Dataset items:
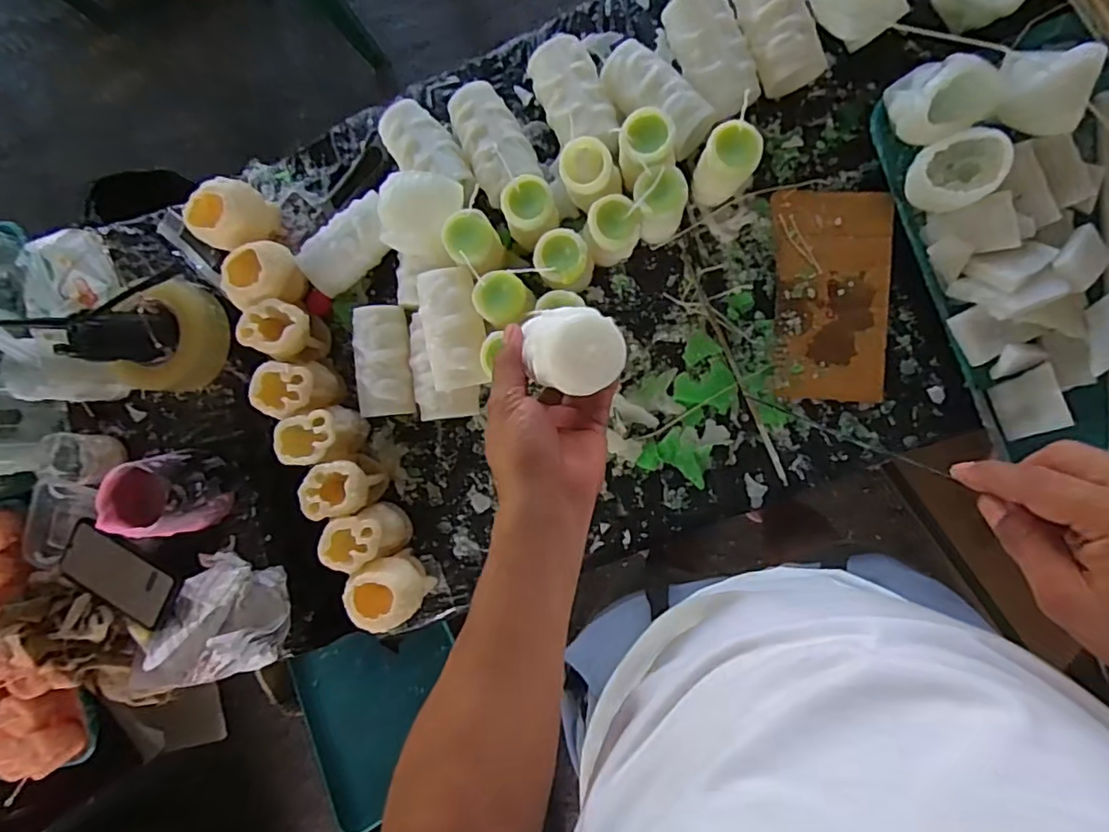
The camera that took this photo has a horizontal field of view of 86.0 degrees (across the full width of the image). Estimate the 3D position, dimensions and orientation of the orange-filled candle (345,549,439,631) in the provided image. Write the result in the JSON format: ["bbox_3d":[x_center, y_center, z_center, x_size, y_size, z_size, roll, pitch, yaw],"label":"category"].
[{"bbox_3d":[-0.180,0.192,0.661,0.069,0.077,0.073,-30,86,9],"label":"orange-filled candle"}]

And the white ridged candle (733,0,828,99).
[{"bbox_3d":[0.231,-0.401,0.614,0.066,0.059,0.132,-16,88,9],"label":"white ridged candle"}]

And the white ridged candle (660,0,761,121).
[{"bbox_3d":[0.166,-0.375,0.623,0.068,0.061,0.129,-22,87,9],"label":"white ridged candle"}]

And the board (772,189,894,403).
[{"bbox_3d":[0.289,-0.126,0.619,0.110,0.016,0.217,2,91,10],"label":"board"}]

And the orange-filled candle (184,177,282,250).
[{"bbox_3d":[-0.368,-0.228,0.689,0.075,0.079,0.080,21,94,9],"label":"orange-filled candle"}]

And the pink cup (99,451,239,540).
[{"bbox_3d":[-0.446,0.090,0.685,0.089,0.102,0.089,0,91,10],"label":"pink cup"}]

▶ _Exercise details_
Could the data be reproduced exactly, with the pictures omitted?

▶ _Solution below_
The camera that took this photo has a horizontal field of view of 86.0 degrees (across the full width of the image). Estimate the 3D position, dimensions and orientation of the orange-filled candle (345,549,439,631) in the provided image. Write the result in the JSON format: ["bbox_3d":[x_center, y_center, z_center, x_size, y_size, z_size, roll, pitch, yaw],"label":"category"].
[{"bbox_3d":[-0.180,0.192,0.661,0.069,0.077,0.073,-30,86,9],"label":"orange-filled candle"}]

And the white ridged candle (733,0,828,99).
[{"bbox_3d":[0.231,-0.401,0.614,0.066,0.059,0.132,-16,88,9],"label":"white ridged candle"}]

And the white ridged candle (660,0,761,121).
[{"bbox_3d":[0.166,-0.375,0.623,0.068,0.061,0.129,-22,87,9],"label":"white ridged candle"}]

And the board (772,189,894,403).
[{"bbox_3d":[0.289,-0.126,0.619,0.110,0.016,0.217,2,91,10],"label":"board"}]

And the orange-filled candle (184,177,282,250).
[{"bbox_3d":[-0.368,-0.228,0.689,0.075,0.079,0.080,21,94,9],"label":"orange-filled candle"}]

And the pink cup (99,451,239,540).
[{"bbox_3d":[-0.446,0.090,0.685,0.089,0.102,0.089,0,91,10],"label":"pink cup"}]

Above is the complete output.